Kitware, NVIDIA, and ORNL Collaborate on Enabling Titan to be used as the World’s Largest Visualization Cluster
With SC15 underway, Kitware is pleased to announce its collaboration with NVIDIA and Oak Ridge National Laboratory (ORNL) to upgrade ParaView on ORNL’s Titan supercomputer.
The technical innovation underlying the renaming of Titan in 2012 was the introduction of general purpose graphics processing unit (GPGPU) co-processing hardware in the form of NVIDIA Tesla K20X accelerators on each node. Surprisingly, the GPU capability, which accounts for roughly 90 percent of the machine’s theoretical capacity, was at that time inaccessible to traditional graphics applications like ParaView due to peculiarities of the machine configuration. In fact, as recently as version 4.3, the ParaView installation there was a direct descendent of the version that ran on the machine in its initial XT3 “Jaguar” configuration. There, rendering was done in a statically linked cross-compiled version of MESA’s classic (non-threaded) back end.
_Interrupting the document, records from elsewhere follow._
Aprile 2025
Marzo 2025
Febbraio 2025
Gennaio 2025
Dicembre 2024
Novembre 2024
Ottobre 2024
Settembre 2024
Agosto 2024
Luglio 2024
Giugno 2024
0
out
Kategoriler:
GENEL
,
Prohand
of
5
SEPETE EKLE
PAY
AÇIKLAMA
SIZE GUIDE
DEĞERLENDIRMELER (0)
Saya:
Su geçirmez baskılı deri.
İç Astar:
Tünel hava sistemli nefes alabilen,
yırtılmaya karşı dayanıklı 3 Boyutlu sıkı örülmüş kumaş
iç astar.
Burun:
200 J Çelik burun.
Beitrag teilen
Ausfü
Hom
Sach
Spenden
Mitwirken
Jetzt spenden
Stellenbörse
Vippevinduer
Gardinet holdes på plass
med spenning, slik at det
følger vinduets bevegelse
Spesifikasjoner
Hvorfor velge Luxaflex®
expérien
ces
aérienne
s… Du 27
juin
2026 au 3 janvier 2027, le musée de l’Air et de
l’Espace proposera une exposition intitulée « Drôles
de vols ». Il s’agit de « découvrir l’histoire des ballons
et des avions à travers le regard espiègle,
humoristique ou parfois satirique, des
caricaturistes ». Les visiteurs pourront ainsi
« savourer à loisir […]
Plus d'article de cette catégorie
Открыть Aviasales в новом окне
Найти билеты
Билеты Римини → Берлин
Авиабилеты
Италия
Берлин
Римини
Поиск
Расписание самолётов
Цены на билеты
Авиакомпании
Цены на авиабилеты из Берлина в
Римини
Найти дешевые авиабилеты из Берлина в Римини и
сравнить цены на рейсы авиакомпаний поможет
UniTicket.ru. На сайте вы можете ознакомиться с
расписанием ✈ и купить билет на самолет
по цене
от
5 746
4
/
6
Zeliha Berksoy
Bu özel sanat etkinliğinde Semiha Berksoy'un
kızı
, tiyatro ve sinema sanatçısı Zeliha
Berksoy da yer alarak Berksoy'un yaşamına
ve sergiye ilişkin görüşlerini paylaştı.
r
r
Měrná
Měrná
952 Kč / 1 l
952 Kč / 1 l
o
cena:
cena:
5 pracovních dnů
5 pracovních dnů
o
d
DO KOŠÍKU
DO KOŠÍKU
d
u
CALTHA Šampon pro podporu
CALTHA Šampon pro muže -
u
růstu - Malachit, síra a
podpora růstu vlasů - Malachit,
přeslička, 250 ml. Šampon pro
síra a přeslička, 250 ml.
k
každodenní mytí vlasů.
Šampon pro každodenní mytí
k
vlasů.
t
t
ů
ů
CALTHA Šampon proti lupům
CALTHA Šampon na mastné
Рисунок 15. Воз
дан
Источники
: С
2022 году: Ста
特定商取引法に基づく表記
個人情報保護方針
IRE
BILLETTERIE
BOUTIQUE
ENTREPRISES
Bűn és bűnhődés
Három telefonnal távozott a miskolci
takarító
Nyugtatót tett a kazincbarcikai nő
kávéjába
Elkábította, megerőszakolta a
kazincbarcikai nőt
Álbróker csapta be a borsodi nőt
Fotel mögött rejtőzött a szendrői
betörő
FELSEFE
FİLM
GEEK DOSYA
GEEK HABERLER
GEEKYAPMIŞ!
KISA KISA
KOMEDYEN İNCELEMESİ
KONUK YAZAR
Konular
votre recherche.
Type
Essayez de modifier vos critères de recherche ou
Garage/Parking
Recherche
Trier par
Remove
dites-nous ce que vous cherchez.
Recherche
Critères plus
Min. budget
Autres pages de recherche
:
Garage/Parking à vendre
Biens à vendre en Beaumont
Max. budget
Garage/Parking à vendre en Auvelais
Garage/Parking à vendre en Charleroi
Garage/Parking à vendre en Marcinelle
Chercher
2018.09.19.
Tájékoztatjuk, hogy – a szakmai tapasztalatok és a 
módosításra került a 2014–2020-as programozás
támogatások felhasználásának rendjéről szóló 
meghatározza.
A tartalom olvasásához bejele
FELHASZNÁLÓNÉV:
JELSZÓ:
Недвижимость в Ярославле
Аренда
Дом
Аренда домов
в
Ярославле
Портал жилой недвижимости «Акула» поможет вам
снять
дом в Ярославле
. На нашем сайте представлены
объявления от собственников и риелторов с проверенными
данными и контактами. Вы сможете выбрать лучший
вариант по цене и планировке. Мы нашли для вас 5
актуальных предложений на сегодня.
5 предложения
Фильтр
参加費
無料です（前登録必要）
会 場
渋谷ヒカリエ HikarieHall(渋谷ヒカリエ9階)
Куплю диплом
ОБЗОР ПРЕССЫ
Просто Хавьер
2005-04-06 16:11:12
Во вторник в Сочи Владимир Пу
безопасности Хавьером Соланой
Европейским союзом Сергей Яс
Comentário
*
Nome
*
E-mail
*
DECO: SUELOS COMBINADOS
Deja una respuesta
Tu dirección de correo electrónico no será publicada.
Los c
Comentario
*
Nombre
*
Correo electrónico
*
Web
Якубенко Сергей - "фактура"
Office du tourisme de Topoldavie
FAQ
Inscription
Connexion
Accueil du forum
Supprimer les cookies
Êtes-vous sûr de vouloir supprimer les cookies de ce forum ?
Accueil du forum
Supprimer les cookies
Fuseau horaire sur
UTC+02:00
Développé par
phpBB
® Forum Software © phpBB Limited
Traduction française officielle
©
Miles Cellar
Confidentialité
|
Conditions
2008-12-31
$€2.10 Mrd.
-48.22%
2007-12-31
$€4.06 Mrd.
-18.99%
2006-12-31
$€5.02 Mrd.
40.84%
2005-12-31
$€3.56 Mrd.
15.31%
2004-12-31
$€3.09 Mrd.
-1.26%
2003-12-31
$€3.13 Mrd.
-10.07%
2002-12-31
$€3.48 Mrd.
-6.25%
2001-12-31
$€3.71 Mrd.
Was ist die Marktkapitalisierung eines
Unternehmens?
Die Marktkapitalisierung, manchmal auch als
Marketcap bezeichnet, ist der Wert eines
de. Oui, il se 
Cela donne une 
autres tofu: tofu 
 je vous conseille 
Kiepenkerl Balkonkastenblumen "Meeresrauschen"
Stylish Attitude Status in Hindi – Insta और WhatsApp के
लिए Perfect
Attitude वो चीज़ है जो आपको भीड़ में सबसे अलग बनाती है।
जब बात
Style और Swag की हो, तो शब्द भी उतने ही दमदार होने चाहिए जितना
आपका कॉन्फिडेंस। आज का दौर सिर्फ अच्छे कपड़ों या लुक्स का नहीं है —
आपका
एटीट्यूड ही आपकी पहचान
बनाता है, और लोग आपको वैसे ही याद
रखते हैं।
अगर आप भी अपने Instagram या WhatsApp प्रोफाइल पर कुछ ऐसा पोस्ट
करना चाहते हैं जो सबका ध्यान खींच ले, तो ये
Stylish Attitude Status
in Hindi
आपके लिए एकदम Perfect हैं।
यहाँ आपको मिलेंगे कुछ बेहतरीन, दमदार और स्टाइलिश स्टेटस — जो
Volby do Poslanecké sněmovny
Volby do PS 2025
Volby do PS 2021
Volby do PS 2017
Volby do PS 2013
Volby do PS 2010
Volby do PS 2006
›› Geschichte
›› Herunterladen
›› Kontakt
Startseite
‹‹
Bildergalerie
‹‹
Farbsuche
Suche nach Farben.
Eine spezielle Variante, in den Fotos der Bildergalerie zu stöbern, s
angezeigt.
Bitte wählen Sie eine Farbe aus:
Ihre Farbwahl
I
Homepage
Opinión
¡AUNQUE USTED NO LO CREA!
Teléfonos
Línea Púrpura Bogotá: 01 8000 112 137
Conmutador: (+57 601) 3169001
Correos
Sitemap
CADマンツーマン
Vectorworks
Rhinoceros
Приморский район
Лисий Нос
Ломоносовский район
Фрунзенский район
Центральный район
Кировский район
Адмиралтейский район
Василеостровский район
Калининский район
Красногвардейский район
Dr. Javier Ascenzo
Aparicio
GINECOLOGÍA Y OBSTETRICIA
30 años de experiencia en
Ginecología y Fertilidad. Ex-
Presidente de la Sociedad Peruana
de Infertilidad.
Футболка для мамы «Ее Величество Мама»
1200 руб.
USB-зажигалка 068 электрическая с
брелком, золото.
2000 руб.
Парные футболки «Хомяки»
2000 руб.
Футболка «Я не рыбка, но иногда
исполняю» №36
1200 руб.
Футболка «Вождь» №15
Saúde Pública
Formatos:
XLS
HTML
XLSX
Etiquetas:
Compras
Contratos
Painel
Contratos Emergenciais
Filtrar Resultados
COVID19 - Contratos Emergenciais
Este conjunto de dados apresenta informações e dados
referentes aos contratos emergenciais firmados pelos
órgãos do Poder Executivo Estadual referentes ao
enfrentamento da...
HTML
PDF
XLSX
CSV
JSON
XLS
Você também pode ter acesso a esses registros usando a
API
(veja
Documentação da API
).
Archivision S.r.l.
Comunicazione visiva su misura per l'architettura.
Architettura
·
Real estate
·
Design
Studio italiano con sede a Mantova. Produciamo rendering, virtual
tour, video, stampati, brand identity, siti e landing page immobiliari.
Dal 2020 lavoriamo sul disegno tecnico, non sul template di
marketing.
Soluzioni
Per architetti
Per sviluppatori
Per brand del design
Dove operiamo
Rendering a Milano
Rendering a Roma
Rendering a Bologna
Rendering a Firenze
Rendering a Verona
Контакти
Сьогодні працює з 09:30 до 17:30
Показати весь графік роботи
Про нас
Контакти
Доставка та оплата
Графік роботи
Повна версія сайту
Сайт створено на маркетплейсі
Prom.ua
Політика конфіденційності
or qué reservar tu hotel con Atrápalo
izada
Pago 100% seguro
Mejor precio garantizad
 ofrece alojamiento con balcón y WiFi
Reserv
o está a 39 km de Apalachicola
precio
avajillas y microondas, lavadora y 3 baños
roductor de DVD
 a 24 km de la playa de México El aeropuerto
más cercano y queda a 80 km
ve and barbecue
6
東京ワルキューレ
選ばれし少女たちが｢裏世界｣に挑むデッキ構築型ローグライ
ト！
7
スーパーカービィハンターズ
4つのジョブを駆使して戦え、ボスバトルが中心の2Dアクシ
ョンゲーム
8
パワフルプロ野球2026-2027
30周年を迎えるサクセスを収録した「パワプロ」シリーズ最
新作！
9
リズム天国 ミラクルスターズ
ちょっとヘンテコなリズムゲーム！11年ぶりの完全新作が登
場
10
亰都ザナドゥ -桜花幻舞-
The team is happy to announce that we have finally overcome all of the system-level stumbling blocks so that ParaView/Catalyst users now have access to the full graphics capacity of the machine. By providing updated drivers, delivering a version of X11 that runs on the compute nodes, and restructuring our build and job launch scripts, ParaView visualization and Catalyst in situ visualization jobs run significantly faster than was possible beforehand.
To try it out from ParaView, simply File/Connect, click Fetch Servers, import TITAN@ORNL or windows to TITAN@ORNL, hit Connect, and enter your credentials in the popup login terminal window. For complete instructions, including how to use the installation in batch mode and for Catalyst enabled simulations, see:
https://www.olcf.ornl.gov/tutorials/running-paraview-on-titan
Furthermore, ParaView 5.0 brings a completely refactored and modernized OpenGL interface to ParaView. The revamped installation and modernized rendering code together increase rendering performance by a factor of more than 1000 for polygonal models, from barely .3 million triangles per second per processor (single threaded mesa classic) to approximately 450 million triangles per second per GPU (OpenGL”2”).